12 La Commission, soutenue par le royaume des Pays-Bas, fait valoir que le tarif F se justifiait par la nécessité pour Gasunie de lutter contre la concurrence exercée sur le marché de l'ammoniac par les importations d'ammoniac des pays tiers.

13 La Commission explique que le gaz naturel constitue la matière première principale pour la production d'ammoniac et représente environ 75 % du prix de revient de celui-ci. L'ammoniac est, quant à lui, le produit de base pour la fabrication des engrais azotés et intervient à concurrence de 60 % environ dans leur prix de revient. Les producteurs néerlandais d'engrais azotés produisent généralement eux-mêmes l'ammoniac dont ils doivent disposer et consomment annuellement environ 30 % du gaz naturel livré par Gasunie à l'industrie néerlandaise. Cependant, si le prix du gaz naturel utilisé pour produire l'ammoniac est trop élevé, les producteurs d'engrais choisiront de l'acheter ailleurs plutôt que de le produire eux-mêmes.

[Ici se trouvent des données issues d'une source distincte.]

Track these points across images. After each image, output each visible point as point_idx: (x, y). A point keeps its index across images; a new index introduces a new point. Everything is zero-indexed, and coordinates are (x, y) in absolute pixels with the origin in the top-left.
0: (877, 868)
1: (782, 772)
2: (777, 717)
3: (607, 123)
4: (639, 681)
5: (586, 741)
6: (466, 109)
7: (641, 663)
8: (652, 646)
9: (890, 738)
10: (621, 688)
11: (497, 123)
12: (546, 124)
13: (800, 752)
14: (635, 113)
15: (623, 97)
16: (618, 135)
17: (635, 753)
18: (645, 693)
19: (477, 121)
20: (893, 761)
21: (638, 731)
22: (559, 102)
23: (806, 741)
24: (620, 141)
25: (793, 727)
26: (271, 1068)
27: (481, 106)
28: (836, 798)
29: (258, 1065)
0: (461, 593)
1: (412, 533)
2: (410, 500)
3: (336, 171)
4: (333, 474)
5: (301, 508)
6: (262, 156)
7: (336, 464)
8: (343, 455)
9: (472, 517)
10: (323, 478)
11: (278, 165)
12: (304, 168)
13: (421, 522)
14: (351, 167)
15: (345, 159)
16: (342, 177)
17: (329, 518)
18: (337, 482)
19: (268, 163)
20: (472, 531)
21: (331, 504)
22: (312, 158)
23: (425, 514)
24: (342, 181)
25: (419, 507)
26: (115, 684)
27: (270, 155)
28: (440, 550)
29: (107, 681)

14 D'après la Commission et le royaume des Pays-Bas, dans les années 1980, la situation de l'industrie de l'ammoniac dans la Communauté était telle que, si Gasunie n'avait pas accordé de tarifs spéciaux aux producteurs néerlandais d'engrais azotés, elle aurait risqué de perdre cet important débouché. Ils estiment ainsi qu'aucun élément ne permettait de conclure que, en livrant du gaz naturel au tarif F aux producteurs néerlandais d'engrais azotés, Gasunie se soit comportée autrement qu'une entreprise privée dans des conditions normales de marché.

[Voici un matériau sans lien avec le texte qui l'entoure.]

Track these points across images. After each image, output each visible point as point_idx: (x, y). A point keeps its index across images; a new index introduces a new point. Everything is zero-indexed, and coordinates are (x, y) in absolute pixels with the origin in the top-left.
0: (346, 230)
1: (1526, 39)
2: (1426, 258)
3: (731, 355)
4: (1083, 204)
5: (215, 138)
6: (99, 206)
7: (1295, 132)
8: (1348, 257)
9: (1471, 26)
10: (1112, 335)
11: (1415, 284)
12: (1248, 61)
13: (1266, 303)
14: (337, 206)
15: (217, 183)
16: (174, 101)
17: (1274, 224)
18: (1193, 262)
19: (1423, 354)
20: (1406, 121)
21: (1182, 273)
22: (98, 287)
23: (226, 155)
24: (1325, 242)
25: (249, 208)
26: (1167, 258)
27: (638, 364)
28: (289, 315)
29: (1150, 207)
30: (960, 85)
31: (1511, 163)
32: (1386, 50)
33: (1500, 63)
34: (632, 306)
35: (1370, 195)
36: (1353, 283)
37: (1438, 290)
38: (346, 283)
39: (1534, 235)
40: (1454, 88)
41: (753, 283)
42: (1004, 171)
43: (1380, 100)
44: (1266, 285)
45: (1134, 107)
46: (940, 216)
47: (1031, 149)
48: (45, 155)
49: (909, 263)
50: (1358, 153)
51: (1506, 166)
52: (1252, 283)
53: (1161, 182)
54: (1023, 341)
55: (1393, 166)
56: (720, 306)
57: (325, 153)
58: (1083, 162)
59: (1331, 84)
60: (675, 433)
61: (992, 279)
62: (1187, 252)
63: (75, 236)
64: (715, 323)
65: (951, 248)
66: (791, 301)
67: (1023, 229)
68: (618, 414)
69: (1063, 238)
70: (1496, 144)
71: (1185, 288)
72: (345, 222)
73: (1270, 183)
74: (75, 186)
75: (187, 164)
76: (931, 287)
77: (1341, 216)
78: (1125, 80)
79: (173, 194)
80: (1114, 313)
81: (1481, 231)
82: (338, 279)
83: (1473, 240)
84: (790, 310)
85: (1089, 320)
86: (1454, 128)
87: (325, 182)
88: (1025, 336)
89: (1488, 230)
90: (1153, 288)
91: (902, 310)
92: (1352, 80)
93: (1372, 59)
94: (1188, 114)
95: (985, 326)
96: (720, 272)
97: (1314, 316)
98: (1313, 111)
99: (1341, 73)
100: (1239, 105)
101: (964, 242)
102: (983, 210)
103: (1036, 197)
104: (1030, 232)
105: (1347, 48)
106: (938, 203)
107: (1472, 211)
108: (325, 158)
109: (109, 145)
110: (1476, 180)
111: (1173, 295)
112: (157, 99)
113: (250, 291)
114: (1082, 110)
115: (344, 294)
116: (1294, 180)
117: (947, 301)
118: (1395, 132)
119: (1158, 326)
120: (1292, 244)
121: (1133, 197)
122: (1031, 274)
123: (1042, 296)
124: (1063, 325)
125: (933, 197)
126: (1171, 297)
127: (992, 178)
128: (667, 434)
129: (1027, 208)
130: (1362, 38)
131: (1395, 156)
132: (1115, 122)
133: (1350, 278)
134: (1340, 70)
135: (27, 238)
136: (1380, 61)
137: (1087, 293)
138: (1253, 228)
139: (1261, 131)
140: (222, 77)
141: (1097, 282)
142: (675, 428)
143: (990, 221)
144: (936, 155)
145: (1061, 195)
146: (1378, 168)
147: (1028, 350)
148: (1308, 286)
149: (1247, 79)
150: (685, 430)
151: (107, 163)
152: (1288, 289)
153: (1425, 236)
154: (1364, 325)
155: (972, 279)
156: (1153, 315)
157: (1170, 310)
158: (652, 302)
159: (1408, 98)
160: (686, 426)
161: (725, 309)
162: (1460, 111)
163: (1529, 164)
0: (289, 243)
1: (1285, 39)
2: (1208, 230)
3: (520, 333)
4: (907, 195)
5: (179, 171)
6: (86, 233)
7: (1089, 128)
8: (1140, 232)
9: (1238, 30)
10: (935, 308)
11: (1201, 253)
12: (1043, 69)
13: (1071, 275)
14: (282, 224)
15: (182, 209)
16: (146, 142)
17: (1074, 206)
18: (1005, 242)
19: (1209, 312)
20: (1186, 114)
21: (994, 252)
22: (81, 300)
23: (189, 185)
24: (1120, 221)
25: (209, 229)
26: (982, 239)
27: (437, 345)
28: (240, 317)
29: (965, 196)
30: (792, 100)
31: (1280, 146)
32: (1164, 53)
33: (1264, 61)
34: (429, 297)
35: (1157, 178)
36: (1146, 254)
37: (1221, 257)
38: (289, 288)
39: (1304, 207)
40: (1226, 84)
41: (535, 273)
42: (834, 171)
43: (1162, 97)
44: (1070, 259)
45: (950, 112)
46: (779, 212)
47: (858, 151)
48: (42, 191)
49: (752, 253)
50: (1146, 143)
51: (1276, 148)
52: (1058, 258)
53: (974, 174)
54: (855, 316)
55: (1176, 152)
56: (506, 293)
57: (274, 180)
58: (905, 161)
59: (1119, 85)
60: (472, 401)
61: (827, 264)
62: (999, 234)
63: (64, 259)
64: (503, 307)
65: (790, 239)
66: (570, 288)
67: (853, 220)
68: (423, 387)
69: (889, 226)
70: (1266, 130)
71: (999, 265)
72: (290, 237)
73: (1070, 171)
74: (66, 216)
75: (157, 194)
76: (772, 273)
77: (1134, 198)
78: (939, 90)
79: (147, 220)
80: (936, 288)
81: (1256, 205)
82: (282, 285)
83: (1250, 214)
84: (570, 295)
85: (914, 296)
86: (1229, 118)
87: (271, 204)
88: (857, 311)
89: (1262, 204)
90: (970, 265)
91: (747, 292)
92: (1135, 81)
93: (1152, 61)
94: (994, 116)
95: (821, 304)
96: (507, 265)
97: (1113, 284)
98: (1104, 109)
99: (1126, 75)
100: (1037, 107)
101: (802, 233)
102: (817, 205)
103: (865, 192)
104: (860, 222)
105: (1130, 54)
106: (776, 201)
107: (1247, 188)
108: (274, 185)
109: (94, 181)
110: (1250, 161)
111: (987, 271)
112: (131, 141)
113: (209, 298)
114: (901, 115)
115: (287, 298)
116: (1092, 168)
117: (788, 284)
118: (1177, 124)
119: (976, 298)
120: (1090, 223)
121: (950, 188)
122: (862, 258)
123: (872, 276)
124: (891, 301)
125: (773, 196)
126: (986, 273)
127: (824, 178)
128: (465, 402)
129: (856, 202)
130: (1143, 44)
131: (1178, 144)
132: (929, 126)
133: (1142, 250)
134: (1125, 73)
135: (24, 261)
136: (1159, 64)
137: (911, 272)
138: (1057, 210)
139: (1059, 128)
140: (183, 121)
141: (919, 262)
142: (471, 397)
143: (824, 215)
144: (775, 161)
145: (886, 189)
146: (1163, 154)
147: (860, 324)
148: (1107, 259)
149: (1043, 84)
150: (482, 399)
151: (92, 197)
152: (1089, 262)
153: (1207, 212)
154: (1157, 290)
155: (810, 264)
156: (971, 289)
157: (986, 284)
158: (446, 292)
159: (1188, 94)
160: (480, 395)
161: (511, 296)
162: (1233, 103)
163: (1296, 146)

15 Le royaume de Belgique soutient que le tarif F n'était pas justifié par des raisons commerciales mais a été appliqué pour des raisons politiques, afin de conférer un avantage aux producteurs néerlandais d'ammoniac. Il conteste à cet égard sur plusieurs points la motivation de la décision litigieuse.

16 Tout en admettant que le tarif F n'était pas confidentiel et qu'il constituait le prix directeur du gaz naturel livré aux producteurs d'ammoniac en Europe continentale du Nord-Ouest, le royaume de Belgique avance, en premier lieu, que, n'étant pas publié ° contrairement aux autres tarifs de Gasunie °, ce tarif n'était pas public.